'Geometry Wars 3: Dimensions' Is Still Like 'Asteroids' On Acid

December 1, 2014

If video games have taught the world one thing since their inception, it's that shooting virtual things can be loads of fun. No other franchise has driven home that concept more than Geometry Wars. This series doesn’t need big guns, or massive alien invasions to engage its players. All Geometry Wars needs is some iridescent shapes, and an inherent desire to score more points. The gameplay harkens back to bullet-hell classics, but keeps the satisfaction level attainable for even the most fair-weather fans. Shoot, die, restart. Shoot, die, restart. It's a simple formula that the first three Geometry Wars games (Retro Evolved, Retro Evolved 2, and Galaxies) perfected, and it has wooed millions of gamers over the last few years. Now, the fourth, standalone entry (and sixth overall) in the series, the somewhat confusingly titled Geometry Wars 3: Dimensions, looks to build upon that experience by expanding upon the gameplay options, and offering the franchises' most robust release.

Who:
Developer: Lucid Games
Publisher: Sierra Entertainment

For a franchise that is relatively new, Geometry Wars has a complex history, that gets another layer with the release of Dimensions. Originally included as a mini-game in Project Gotham Racing 2, Geometry Wars grew into Retro Evolved, a full-fledged Xbox Live Arcade release in 2005. It's a title that went on to be one of XBLA's most downloaded games ever. Since then, the original developer, Bizarre Creations, released a sequel, and then closed its doors in 2011. Lucid Games was one of the studios to rise from the ashes of Bizarre, and have already gone on to release three titles for mobile platforms including the PS Vita. This makes Geometry Wars 3 their fourth game, but their first major, multi-platform release. On the publishing side of things, Sierra Entertainment is one of the most respected names in the industry that has only recently made a return with a focus on fostering indie games, and rehashing some of their classics. The company has been quiet about what they have in store, but even with the way things are now it's still pretty unlikely that there's ever going to be a Geometry Wars/King's Quest crossover.

What:
Geometry Wars isn't just another twin-stick shooter, it's the twin-sticker shooter - the one that started the modern resurgence. The gist of the game in Dimensions is always what it has been: shoot everything that moves. From bright green boxes that follow you, to neon snakes that twist and turn wildly throughout the board: it's kill or be killed. As you go along you must collect the tiny geoms that are left behind after destroying you foes to max out your multiplier, since the real goal of the game is to rack up high scores. In short, everything on the core mechanics side of things stays in line with Retro Evolved 2 in this release, but when you look at everything else that Dimensions offers, that's where things really change.

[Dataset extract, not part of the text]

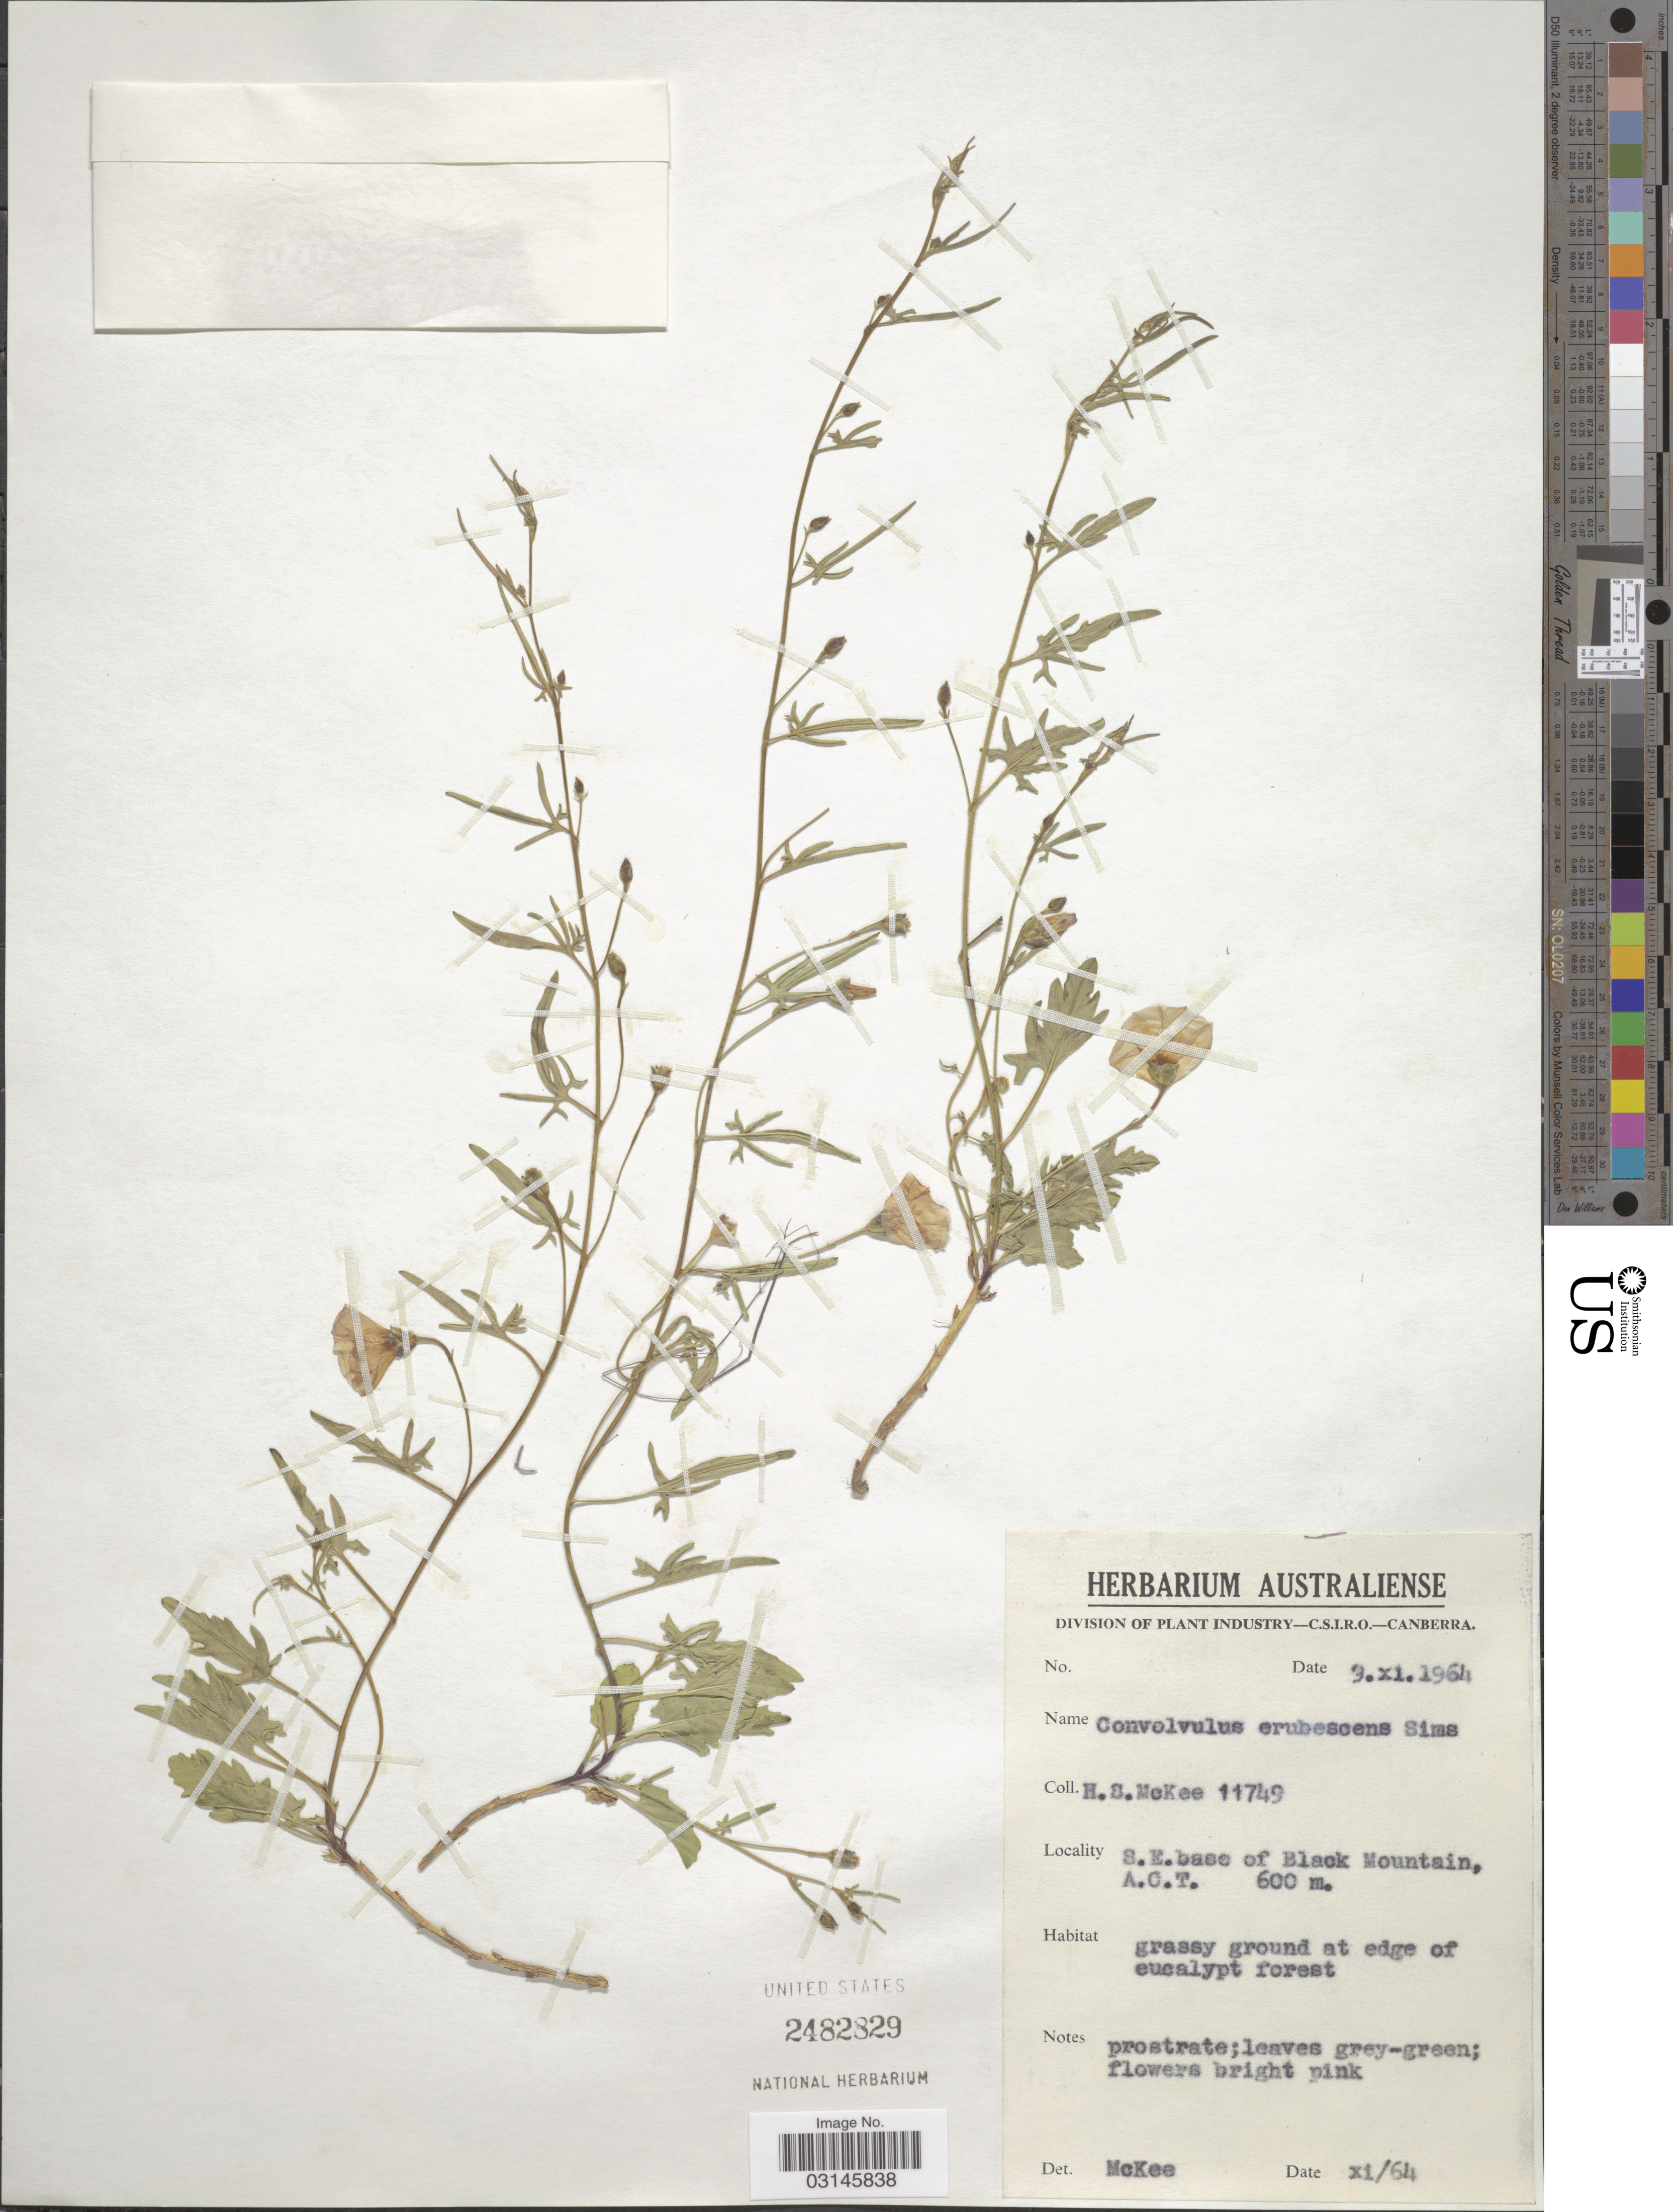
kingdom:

For hardcore fans of the series, fear not, Geometry Wars 3 includes a Classic mode, that offers the original gameplay just like you remember, as well as a couple of other options that offer some slight tweaks on the original formula. Adventure is Dimensions' new mode, and where this game really comes into its own. Adventure is made up of a series of levels, each with their own unique board and specific challenge that get increasingly difficult as you progress. From flat boards, to three-dimensional cubes and spheres, Adventure offers something new to the Geometry Wars world, so much so that it even includes bosses. As play through the mode, you unlock drones, which come with their own upgradable abilities, all of which can help you up your scores. If that's not enough, you can take your skills online for some crazy team battles, or play local co-op to get some help from your closest friends.

Where:
If you've got two sticks on your controller, then you're probably going to be able to play Geometry Wars 3. You can download the shooter pretty much everywhere: PlayStation 3, PlayStation 4, Xbox 360, Xbox One, and on PC/Mac/Linux. Wherever you do end up downloading it from, just make sure you're analog sticks are secure, because you're about to wear them out.

Why:
Geometry Wars 3: Dimensions has a lot to live up to. Its predecessors have been wildly successful, and the genre that it helped reignite has grown to include some amazing titles. Dimensions now has to compete with games like Super Stardust HD, The Binding of Isaac: Rebirth, and even something like Pac-Man Championship Edition, both in terms of gameplay, and for the overall competitive experience. Fortunately, Dimensions rises to the occasion, and offers an amazing experience on a new generation of consoles. Compared to the original games, Dimensions may not look exactly the same, and the music can be a bit grating, but it maintains the tight, frantic, and intense gameplay that's a hallmark of the series, while offering a host of new ideas about how Geometry Wars can be played. Taking players off of the flat board that the franchise is most associated with is Dimensions' biggest evolution, as it fundamentally changes the way to play every level as you progress through Adventure mode. Layer on top of that the incorporation of drones, co-op, online, Classic, and Bonus levels, and Geometry Wars 3: Dimensions quickly solidifies itself as the most robust entry in one of digital gaming's most beloved franchises.